For fresh organic produce, you cannot beat a CSA, a Community Supported Agriculture farm. Look at this gorgeous bounty in my farm share this week:
All those fruits and vegetables came in the large box delivered to my pick-up location, less than an hour from the farm. Now that’s fresh! I know the zucchini had just been picked because I could still feel the little prickly “hairs” on the green skin. The vibrant red tomatoes smell like tomatoes should, as if you could taste the sunshine that ripened them on the vine.
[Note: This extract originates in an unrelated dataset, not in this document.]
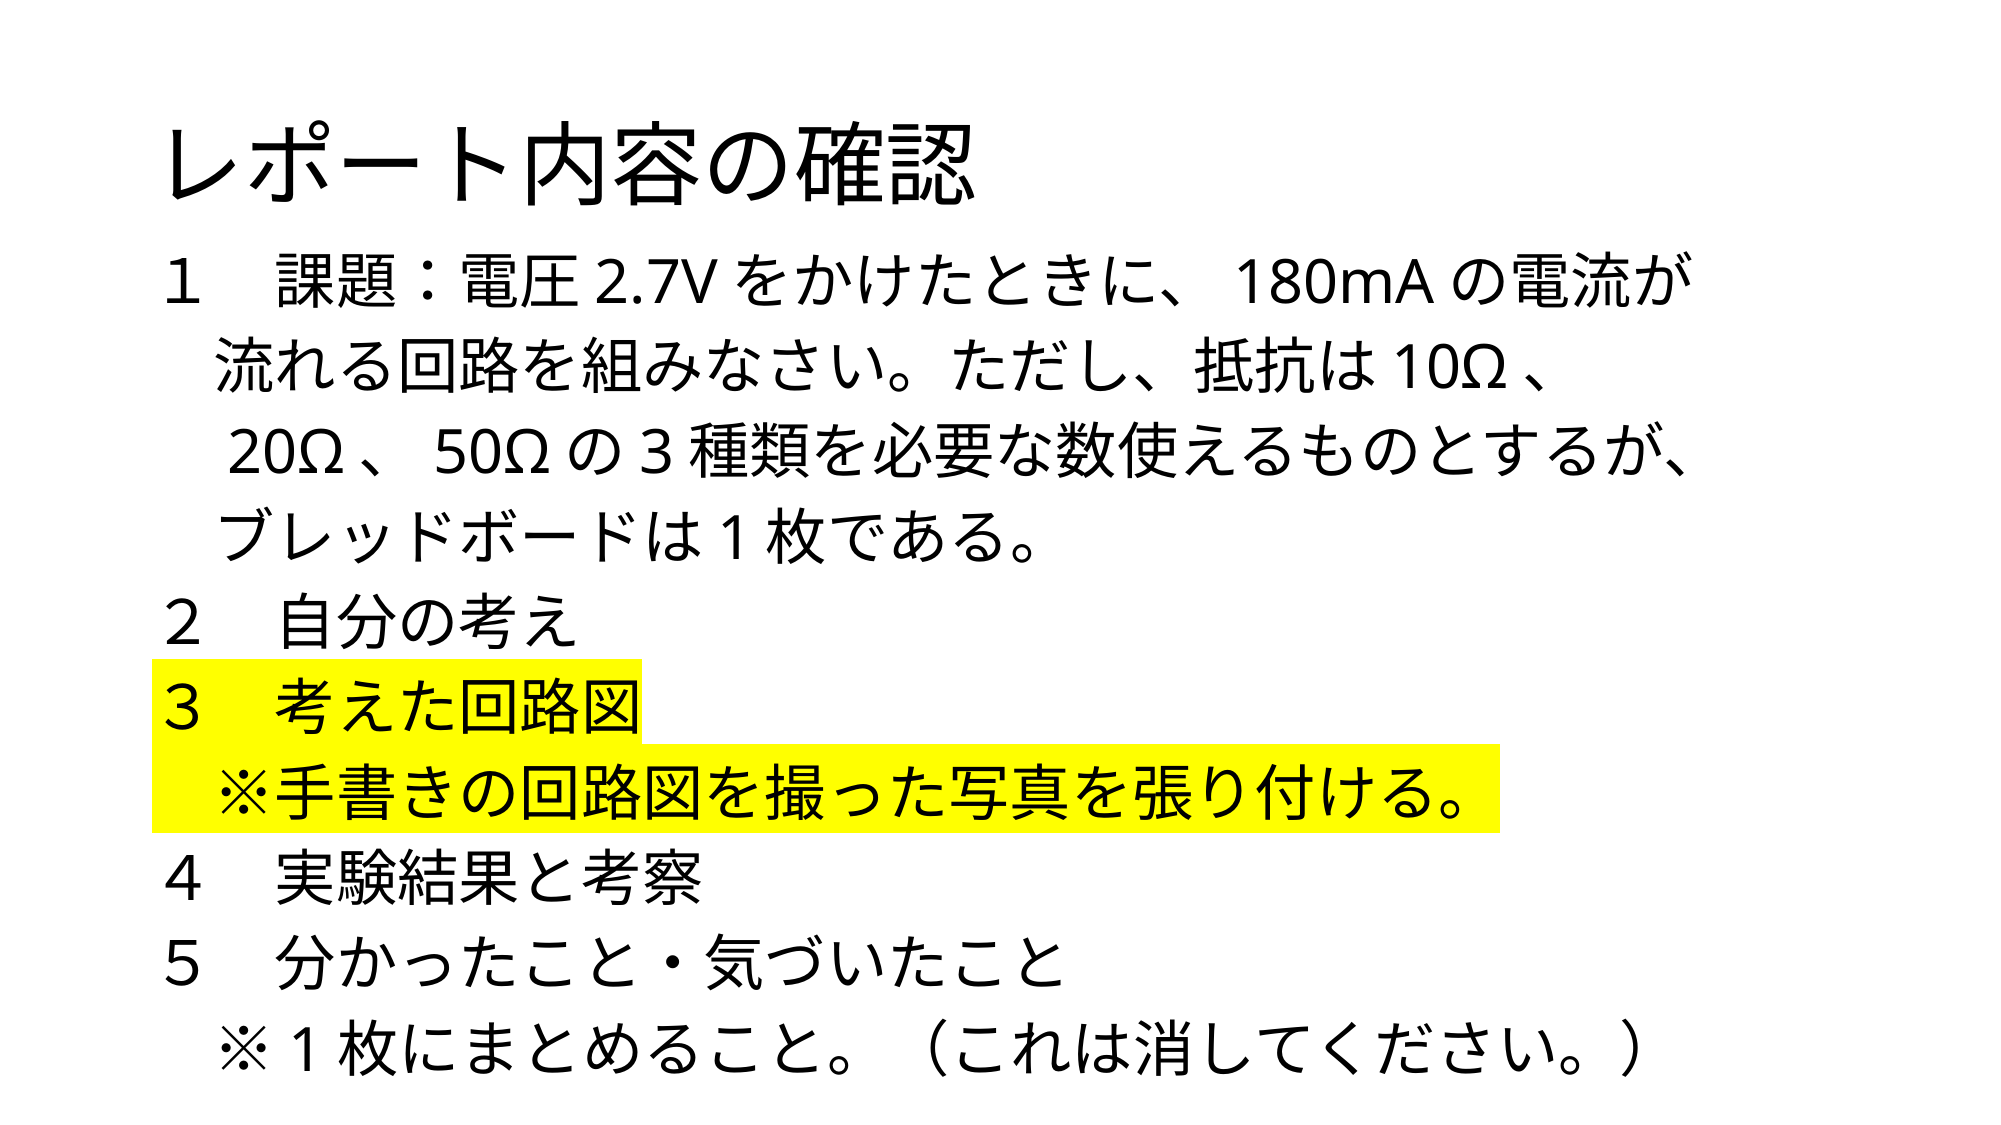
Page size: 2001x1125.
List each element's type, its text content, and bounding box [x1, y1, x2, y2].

How does a CSA work? You pay a flat fee to subscribe to the CSA and receive your share of farm fresh produce every week (or every other week, depending on your plan). You do not get to choose what comes in your box each week; you literally share in the weekly harvest on the farm. That’s one of the wonderful things about a CSA — you know you are getting local food that is in season. It hasn’t been grown halfway across the world and spent days being shipped to you before it sat in the store. By participating in a CSA, you are helping the environment with a reduction of the burning of fuel to ship the produce, and with the support of earth-friendly organic farming methods. As a bonus, because the fruits and vegetables are so fresh, they last longer once you bring them home. Something that might wilt or wither a few days after purchase from the grocery store can last a week or two when it comes straight from the farm to you.
What’s the downside to a CSA? To me there’s no downside, but I will say that it can seem pricey if you’re used to buying conventionally-grown produce from the grocery store. Furthermore, in a typical CSA, while you share in the bounty of produce, you also share in any decline in production due to drought, flooding or pests. Some CSA farms will supplement their produce under agreements with other local farms to make up any dips in production and to provide a little more variety to the boxes each week.
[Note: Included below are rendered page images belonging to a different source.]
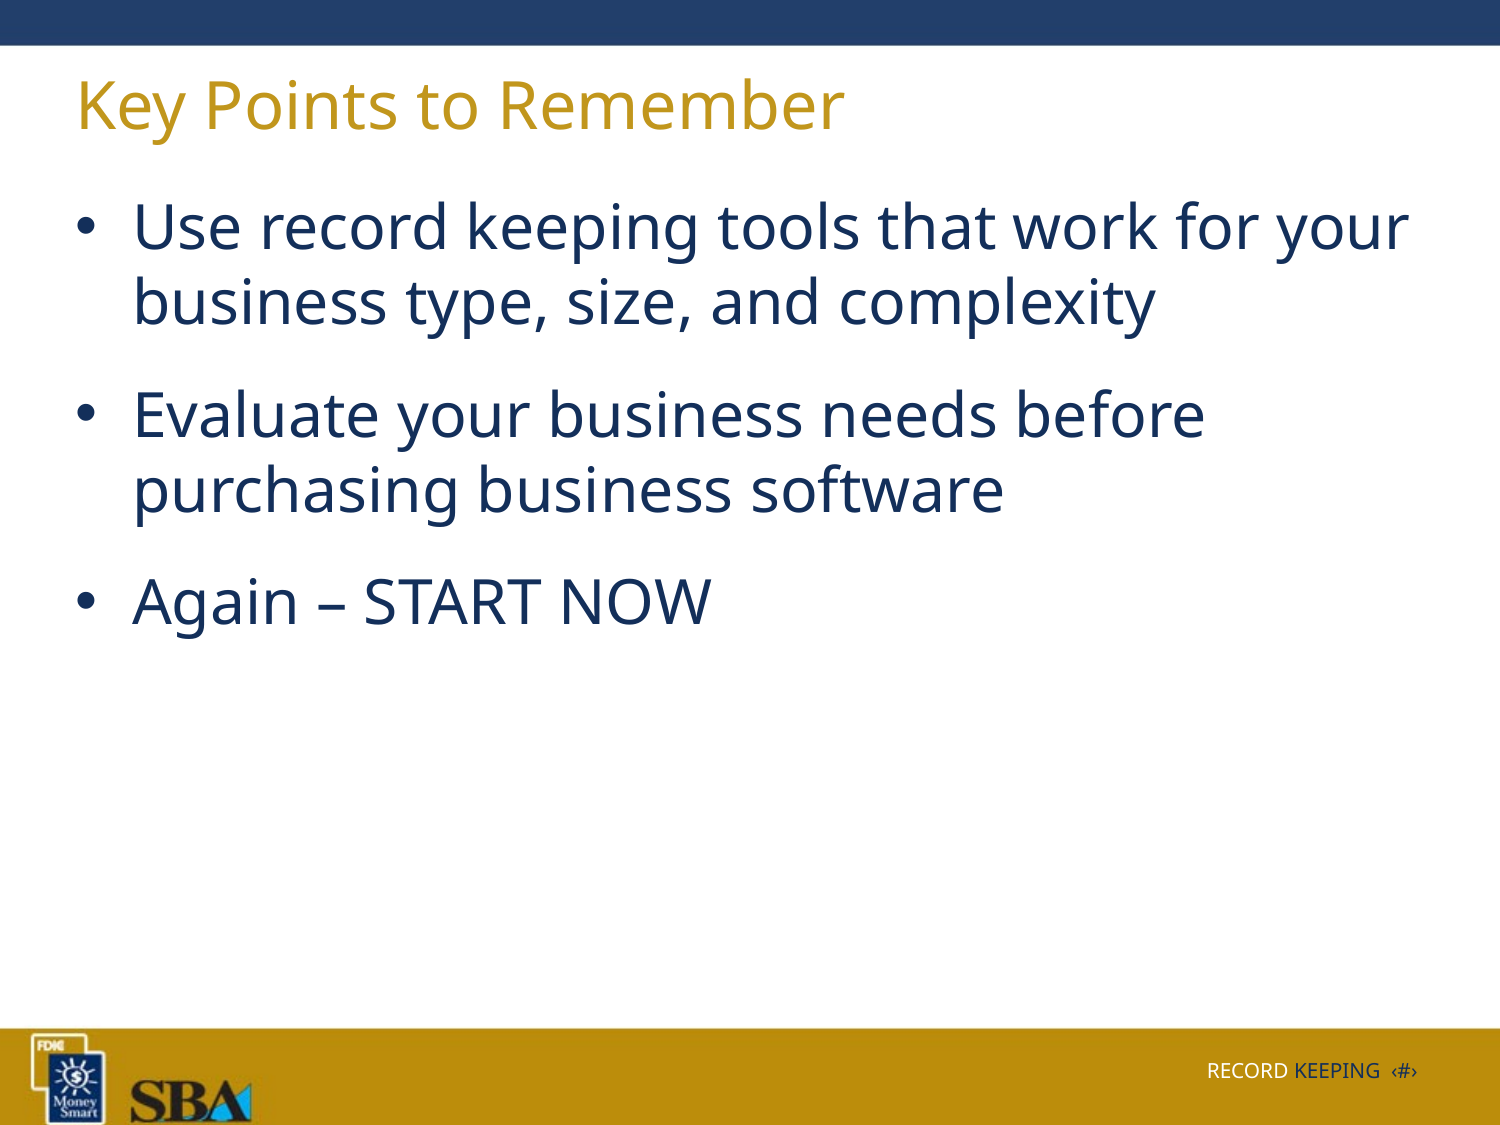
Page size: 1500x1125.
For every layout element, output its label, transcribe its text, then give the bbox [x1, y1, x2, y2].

title Key Points to Remember [74, 61, 1426, 163]
list Use record keeping tools that work for your business type, size, and complexity Evaluate your business needs before purchasing business software Again – START NOW [74, 186, 1426, 888]
picture [0, 0, 1500, 1125]
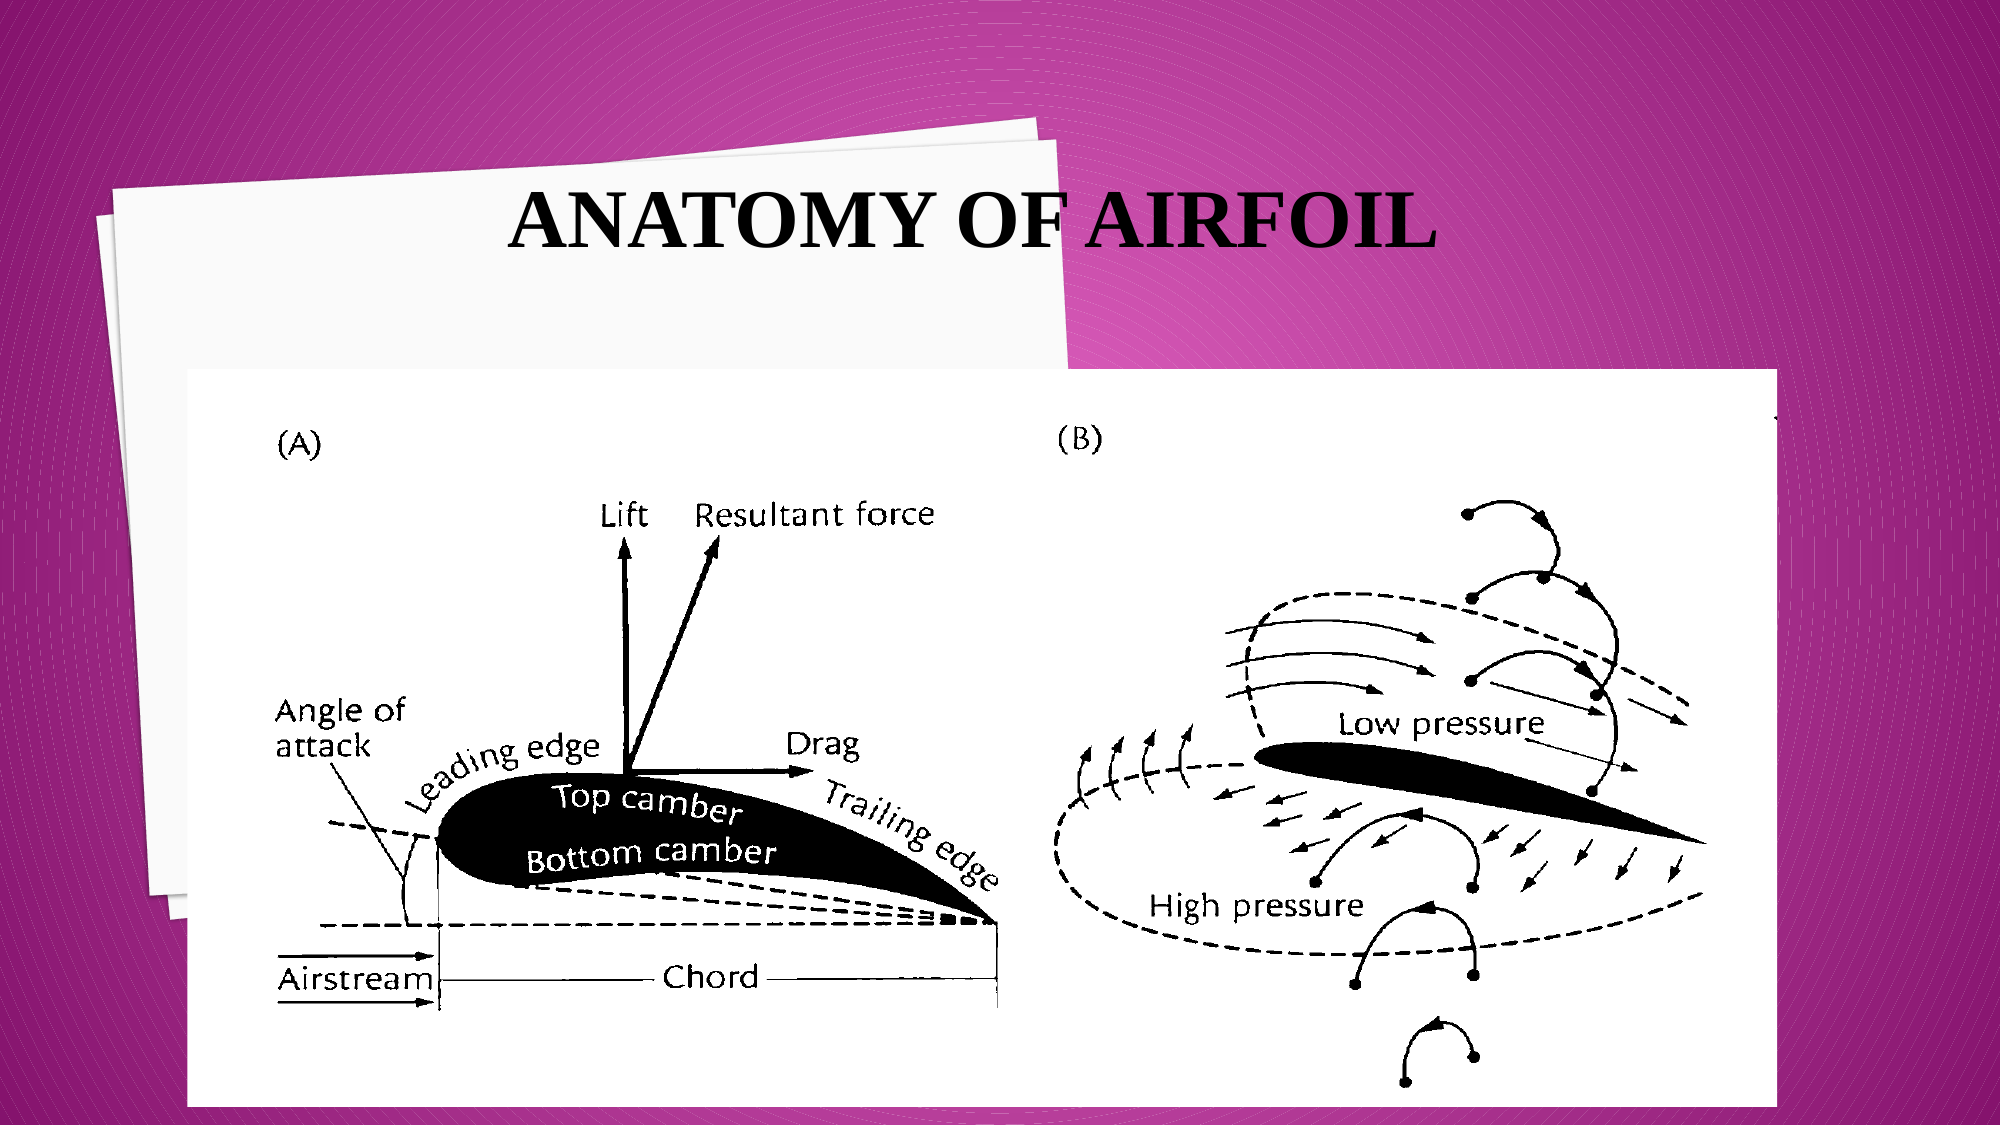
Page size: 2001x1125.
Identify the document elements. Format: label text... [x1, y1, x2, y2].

I pay $30 for the large farm share (plus a $3 delivery fee so I do not have to travel to the farm) and as you can see above I received:
- a bunch of carrots
- a box of green beans
- three large potatoes
- four tomatoes
- two grapefruit
- a head of red leaf lettuce
- a bunch of kale
- a box of green grapes
- 3 large Fuji apples
- two big zucchini
- two cucumbers
So what did my four-year-old and I have for lunch? Grapes, cucumbers (with hummus), and apple slices. My older girls gobbled the other apples for an after school snack, and the red leaf lettuce and cucumbers made it into our dinner salad. The farms often provide recipes to teach you how to prepare unusual vegetables (my CSA favorite is kohlrabi with olive oil and salt!) and use up your produce.
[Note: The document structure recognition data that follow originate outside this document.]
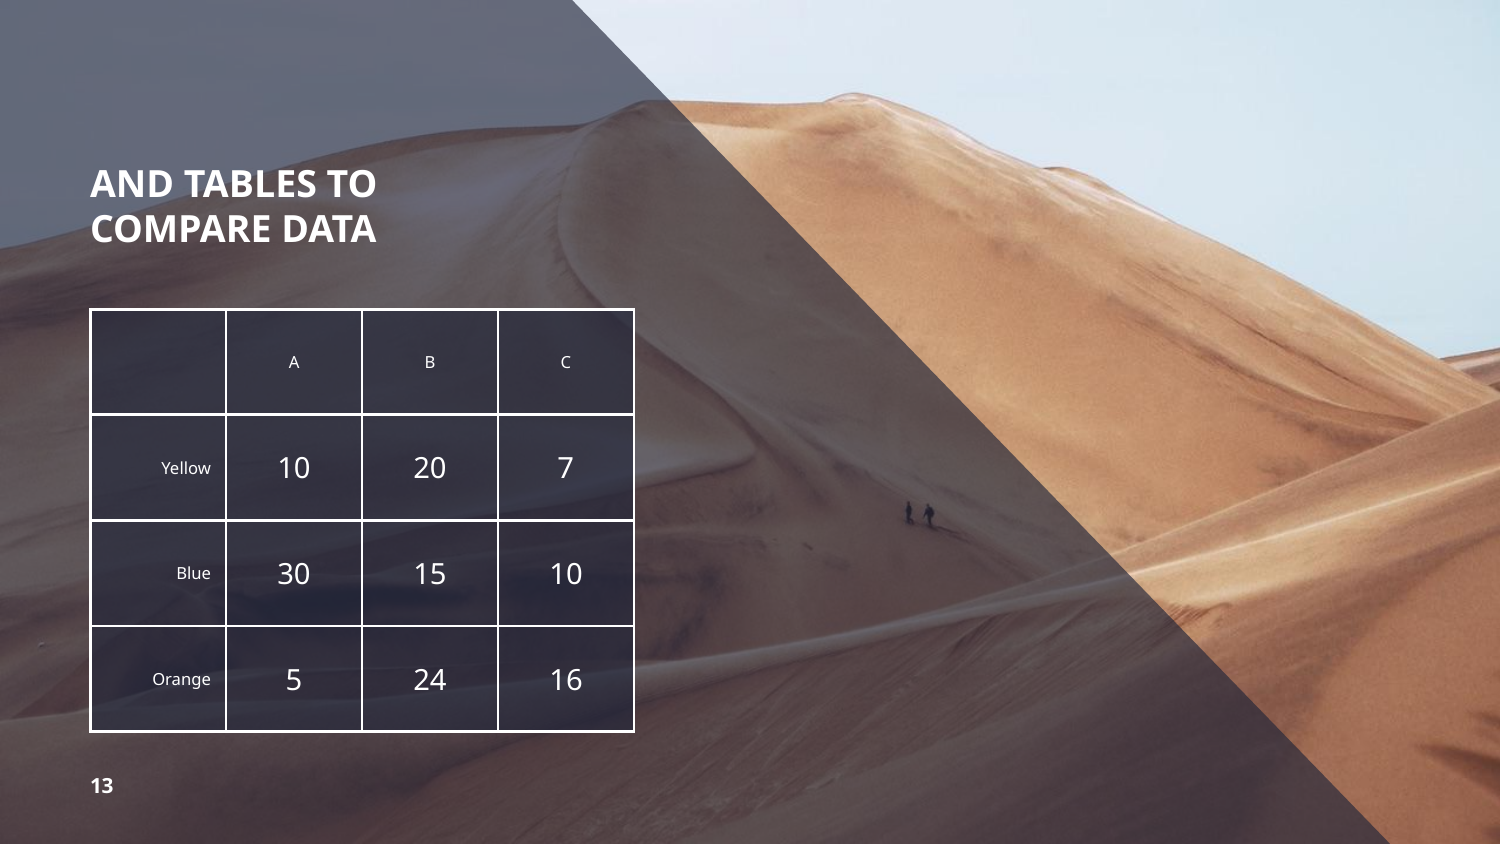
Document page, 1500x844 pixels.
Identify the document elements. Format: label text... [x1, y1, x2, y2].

table_cell Blue [92, 522, 225, 625]
table_header B [363, 311, 497, 413]
title AND TABLES TO COMPARE DATA [75, 161, 467, 265]
table_header A [227, 311, 361, 413]
table_cell 10 [227, 416, 361, 519]
table_cell 20 [363, 416, 497, 519]
table_cell 7 [499, 416, 633, 519]
table_cell 10 [499, 522, 633, 625]
slide_number ‹#› [75, 766, 165, 807]
table_cell 24 [363, 627, 497, 730]
table_cell 5 [227, 627, 361, 730]
table_header [92, 311, 225, 413]
table_cell 16 [499, 627, 633, 730]
table_cell Orange [92, 627, 225, 730]
table_cell 30 [227, 522, 361, 625]
table_cell 15 [363, 522, 497, 625]
table_header C [499, 311, 633, 413]
table_cell Yellow [92, 416, 225, 519]
picture [574, 0, 1500, 844]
I have seen news articles lately that declare that organic produce is no more nutritious than conventionally grown food. That does not bother me at all. The better flavor alone is worth any extra cost! I dare you to taste test a conventionally grown strawberry versus an organic one. Then consider the fact that organic food is not grown with chemical fertilizers and pesticides. Add in the freshness of my organic CSA produce and the environmental benefits of organic farming methods, and I’m sold on organic food!
I’ve belonged to a few different CSAs over the years and been happy with all of them. My current subscription is with Tanaka Farms, the largest U-pick farm in Orange County, California. Here’s a photo of my youngest, strawberry picking on the farm two years ago:
To find a CSA in the United States or Canada, go to Local Harvest and search for your location.
Do you have a share in a CSA farm? Do you buy organic produce? Why or why not?